> **Exercise description**:
Where in the data does the word "sudo" appear? Find those lines and copy them.

> **Data shown**:
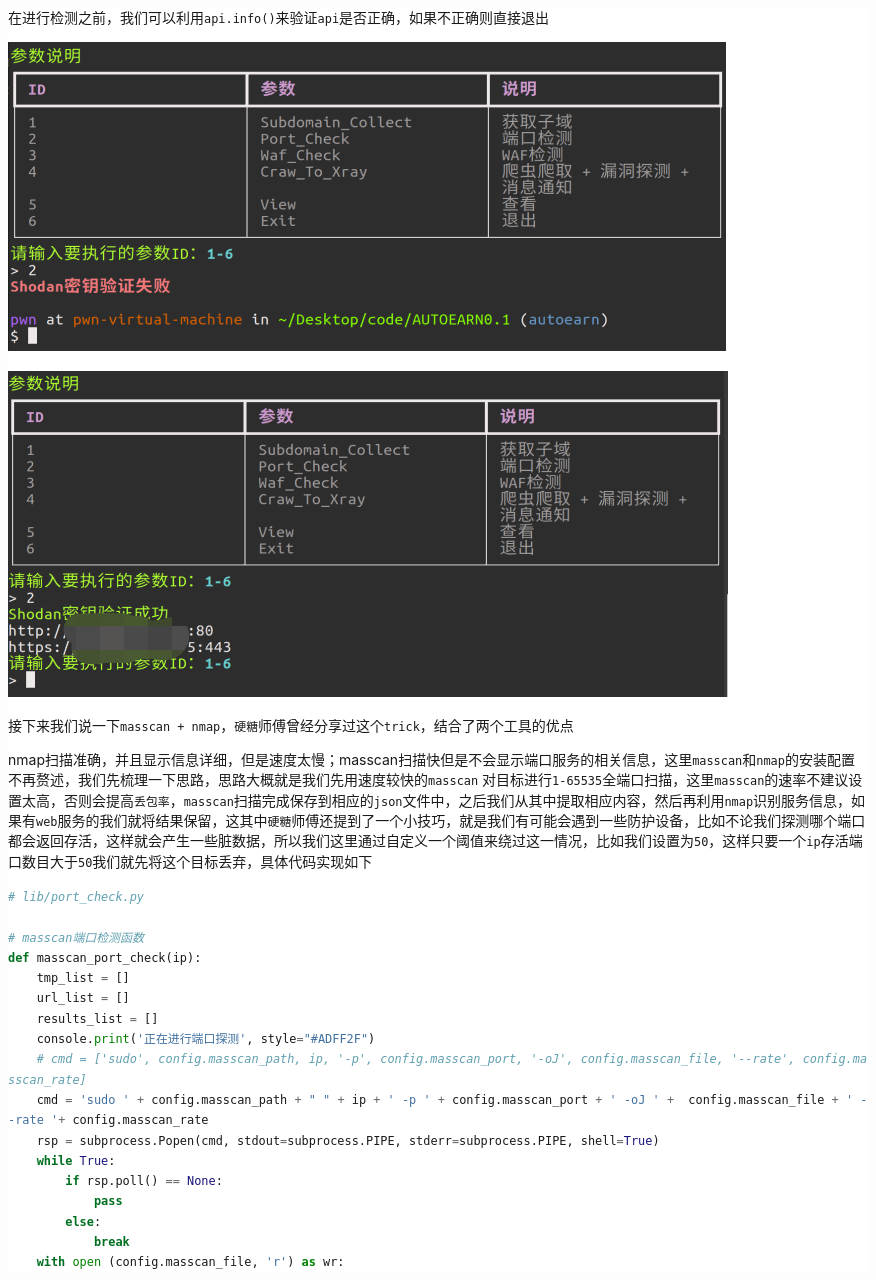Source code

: 在进行检测之前，我们可以利用`api.info()`来验证`api`是否正确，如果不正确则直接退出

![image-20200519131911762](从零写一个自动化漏洞猎人/image-20200519131911762.png)

![image-20200519132021252](从零写一个自动化漏洞猎人/image-20200519132021252.png)

接下来我们说一下`masscan + nmap`，`硬糖`师傅曾经分享过这个`trick`，结合了两个工具的优点

nmap扫描准确，并且显示信息详细，但是速度太慢；masscan扫描快但是不会显示端口服务的相关信息，这里`masscan`和`nmap`的安装配置不再赘述，我们先梳理一下思路，思路大概就是我们先用速度较快的`masscan` 对目标进行`1-65535`全端口扫描，这里`masscan`的速率不建议设置太高，否则会提高`丢包率`，`masscan`扫描完成保存到相应的`json`文件中，之后我们从其中提取相应内容，然后再利用`nmap`识别服务信息，如果有`web`服务的我们就将结果保留，这其中`硬糖`师傅还提到了一个小技巧，就是我们有可能会遇到一些防护设备，比如不论我们探测哪个端口都会返回存活，这样就会产生一些脏数据，所以我们这里通过自定义一个阈值来绕过这一情况，比如我们设置为`50`，这样只要一个`ip`存活端口数目大于`50`我们就先将这个目标丢弃，具体代码实现如下

```python
# lib/port_check.py

# masscan端口检测函数
def masscan_port_check(ip):
    tmp_list = []
    url_list = []
    results_list = []
    console.print('正在进行端口探测', style="#ADFF2F")
    # cmd = ['sudo', config.masscan_path, ip, '-p', config.masscan_port, '-oJ', config.masscan_file, '--rate', config.masscan_rate]
    cmd = 'sudo ' + config.masscan_path + " " + ip + ' -p ' + config.masscan_port + ' -oJ ' +  config.masscan_file + ' --rate '+ config.masscan_rate
    rsp = subprocess.Popen(cmd, stdout=subprocess.PIPE, stderr=subprocess.PIPE, shell=True)
    while True:
        if rsp.poll() == None:
            pass
        else:
            break
    with open (config.masscan_file, 'r') as wr:
```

> **Exercise solution**:
    # cmd = ['sudo', config.masscan_path, ip, '-p', config.masscan_port, '-oJ', config.masscan_file, '--rate', config.masscan_rate]
    cmd = 'sudo ' + config.masscan_path + " " + ip + ' -p ' + config.masscan_port + ' -oJ ' +  config.masscan_file + ' --rate '+ config.masscan_rate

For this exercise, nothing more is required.